Ne oluyor bize böyle
ey yorgun bulut
ey yaşlı at
Al ellerimizde biriken bu denizleri
kanatlarını tak hadi
Dolunaya gidelim
mavi gecenin karanlığında
önümüze açılan bu yakamoza basarakkk
temel kurt
yazdıklarını okuyunca birde taşı en uzağa atmak geldi içimden bu kocaman denizde...
gerisi anlaşılmayacak kadar zor değildi bu oyunun
bilirsin her şair biraz çocuktur,biraz ana,belki en çok ana...
teşekkür ediyorum...
Şöyle bir başladım yazıyı okumaya..ikinci paragrafta durdum, çağrışımlarımı yazdım..gezi yazısı okuyucusu gözüyle değil...başka bişey,başka bir gözle..
Hı hı sinop anlatılmış deyip geçmek için değil..ne yapılıyor şimdi bu notlarla..Hangi ''itkiy''le yazar insanlar böyle yazıları..
Aklıma gelenleri sıralıyorum
Gezi yazısı.... Evliya Çelebinin seyahatnamesi, Katip Çelebinin cihannüması,Marco Polonun kitabının adını hatırlayamadım, uzak doğu ve çini anlattığını biliyorum, bir de ibn i batuta var...
Gezi yazıları neresinden bakılırsa bakılsın eksenini tam olarak edebiyatın içinden almaz. Gezi yazıları folklör, bilim, coğrafya kısaca bugün görsel yayınlarda ''belgesel'' olarak adlandırılan bir kategoride bulunur..
Aklıma bu konuda gelen başka ne var..Cumhuriyet dönemi gezi yazıları..Refik Halit Karay memleket hikayeleri
Tv belgesel gezi dizileri Nuray Yılmaz,gezelim görelim...Tayfun Talipoğlu,Bamteli...
Turist kimdir...Turculuk, Turlamak nedir.. klasik gezgin ile bugünkü turist aynı kelimeler midir?
Fakat gezi sözcüğü insanlarda ''uzaklar'' kavramını çağrıştırdığı ölçüde edebiyatın hatta daha da merkeze uzanırsak şiirin tam orta yerine kurulur..
Ahmet Haşim O Belde derken, Ziya gökalp kızılelma derken, Masallar kaf dağı derken edgar allen poe masal ülkesi derken hep o bilinmeze olan ruhsal yolculağa gönderme yapıyordu..
Sinoptan (kasaba/şehir) arasıi bu gizemli beldeden kendi ruhunun gizemleri ile yoğurduğu kelimeleri bize getiren Sn Uluç a teşekkürler..

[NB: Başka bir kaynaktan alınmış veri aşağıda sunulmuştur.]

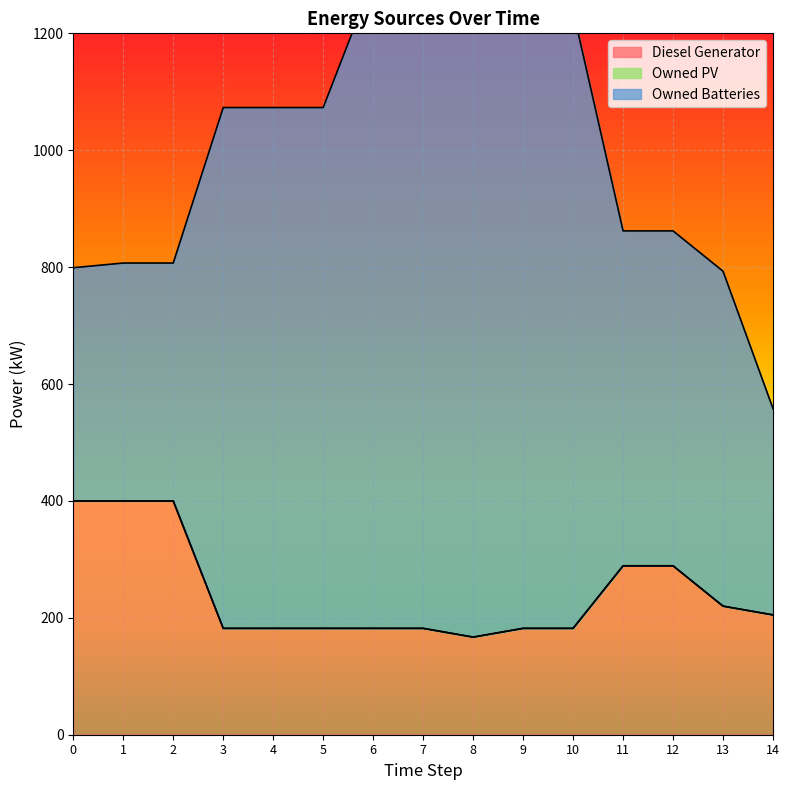

What are all the series names shown in the legend?

Diesel Generator, Owned PV, Owned Batteries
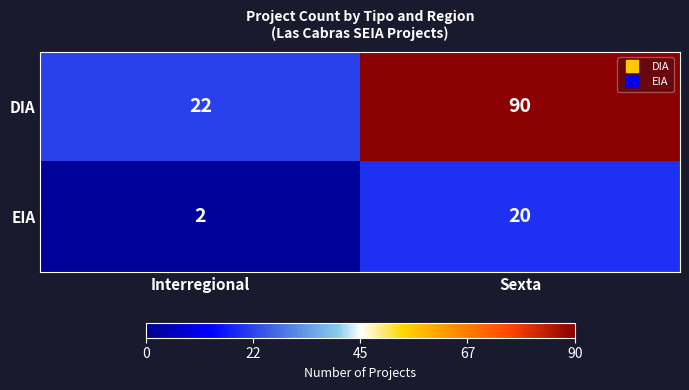

What is the minimum value shown in the chart?

2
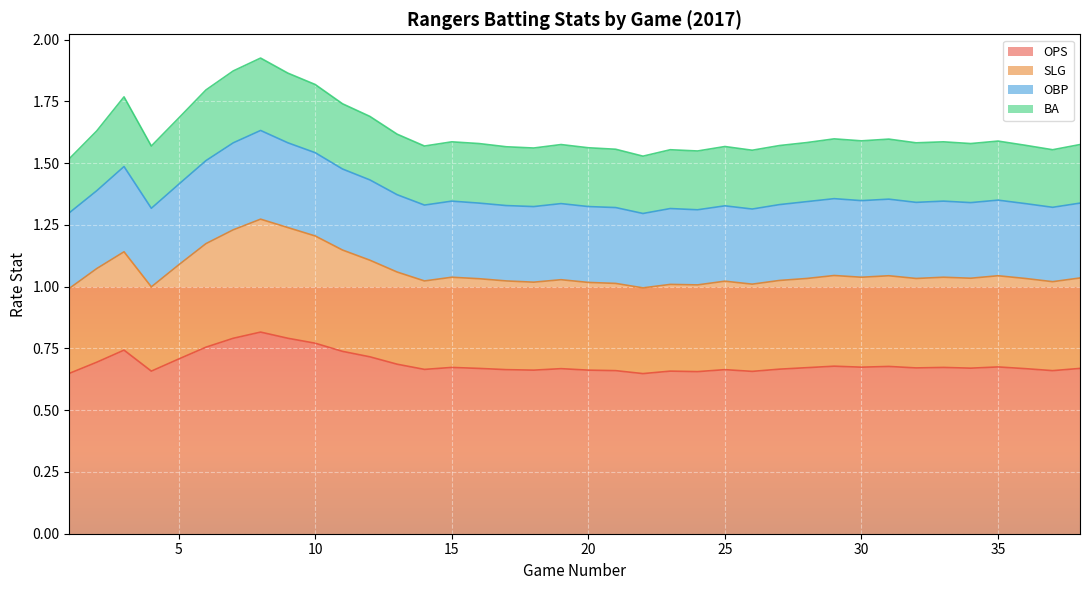

Rank the categories by OPS value from lowest to highest.

22, 1, 24, 26, 4, 23, 21, 37, 18, 20, 17, 25, 14, 27, 19, 36, 16, 38, 34, 32, 28, 15, 33, 30, 35, 31, 29, 13, 2, 5, 12, 11, 3, 6, 10, 7, 9, 8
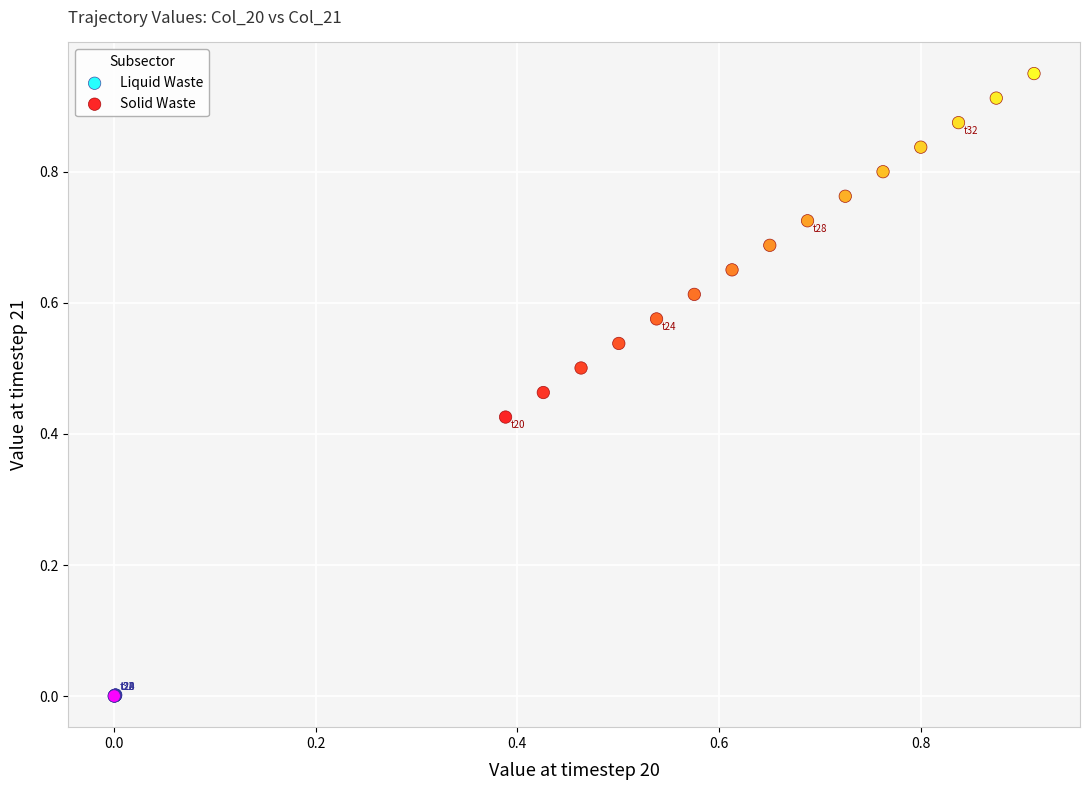

Which series reaches the minimum Y coordinate?

Liquid Waste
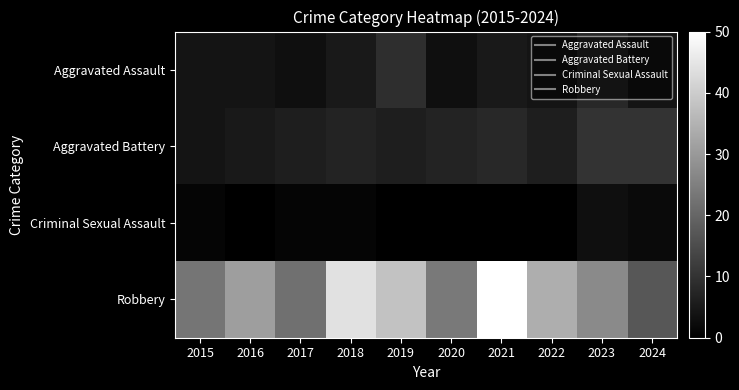

At how many categories does at least one series exceed 12?

10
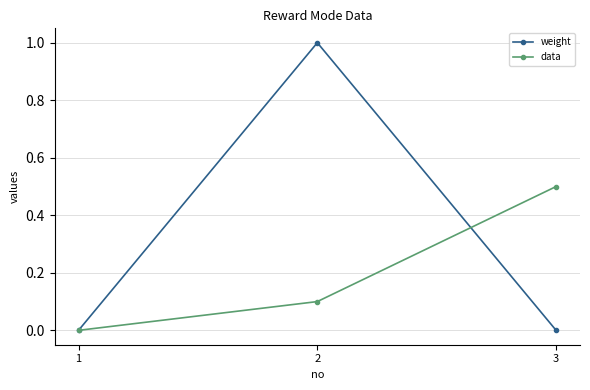

Count the weight values in the range 0 to 1.

3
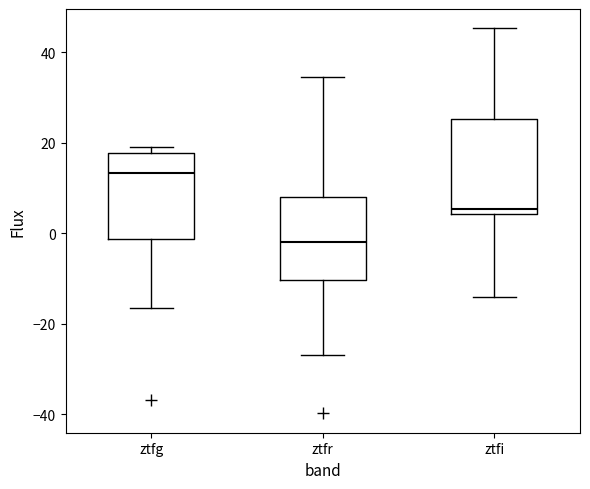

Comparing the boxes themselves (not the whiskers), which one is the tallest?

ztfi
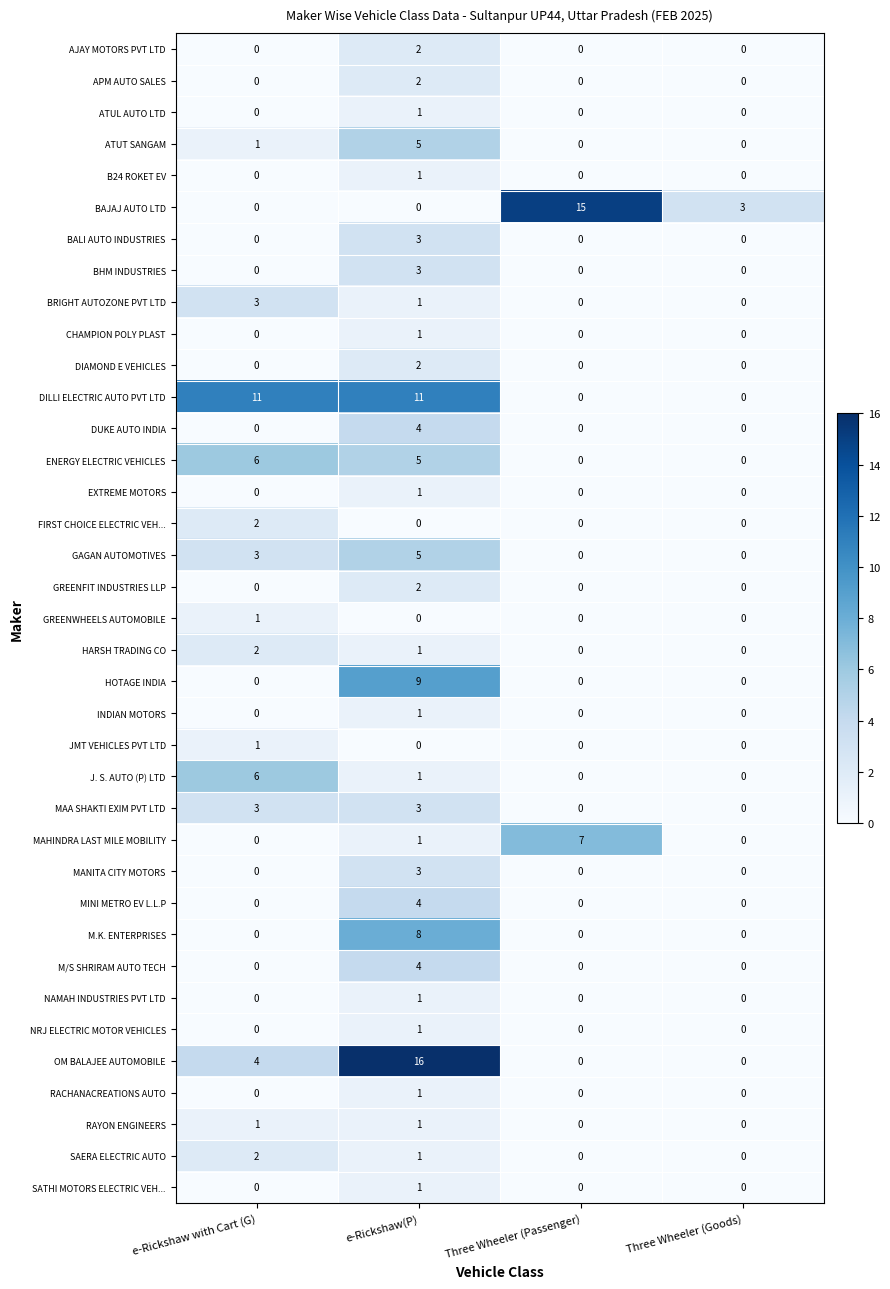

True or false: MINI METRO EV L.L.P has a value of 0 at Three Wheeler (Passenger).

True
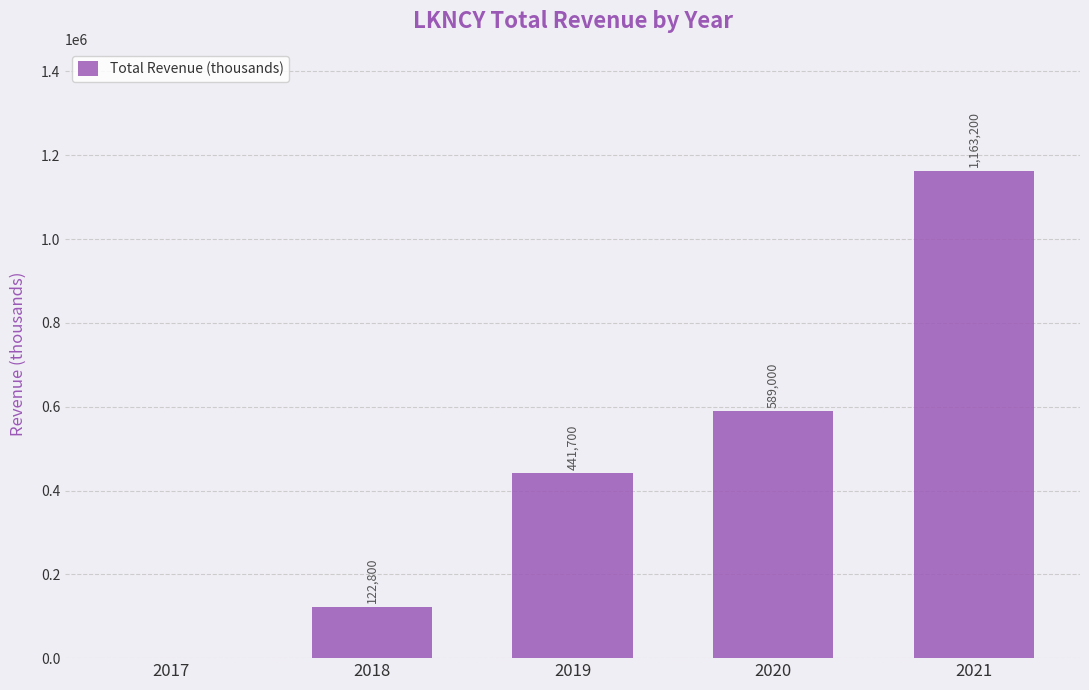

What is the sum of all values?

2316700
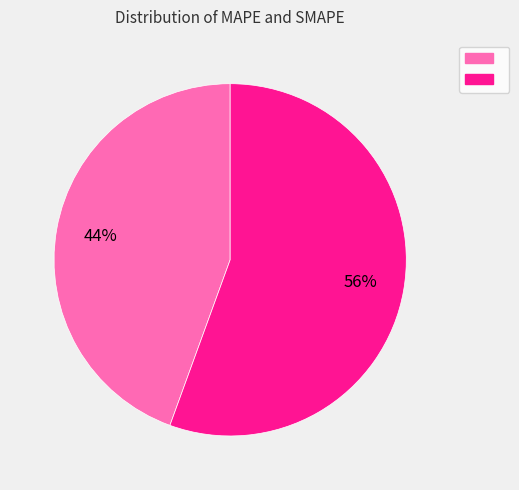

Does any single category account for the majority?

Yes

Şair İsmet Özelin ''Mataramda Tuzlu Su'' isimli şiirine ait dizelerle son veriyorum gezi yazıları düşüncelerime..
MATARAMDA TUZLU SU
West Indies, Kızıl Elma, İtaki, Maçin!
Uzun yola çıkmaya hüküm giydim.
Beyazların yöresinde nasibim kalmadı
yerlilerin topraklarına karşı suç işledim
zorbaların arasında tehlikeli bir nifak
uyrukların içinde uygunsuz biriyim
vahşetim
beni baygın meyvaların lezzetinden kopardı
kendime dünyada bir
acı kök tadı seçtim
yakın yerde soluklanacak gölge bana yok
uzun yola çıkmaya hüküm giydim.
Uzak nedir?
Kendinin bile ücrasında yaşayan benim için
gidecek yer ne kadar uzak olabilir
.....
.....
Tesekkurler Aynur ;Seninle birlikte
buz gibi tatli su selalelerinde usudum,limonatanin tadinda insanimi yasadim,Safranbolu´nun gecesine hayran kaldim,Sinop cezaevinde 'aldirma gönul 'u mirildandim.Cezaevi duvarlarinda sakli kalmis acilari duydum seninle .
Gören,hisseden,bilen,anlayan yuregine ve guclu kalemine tesekkurler.Heybende benden de selam vardi degil mi?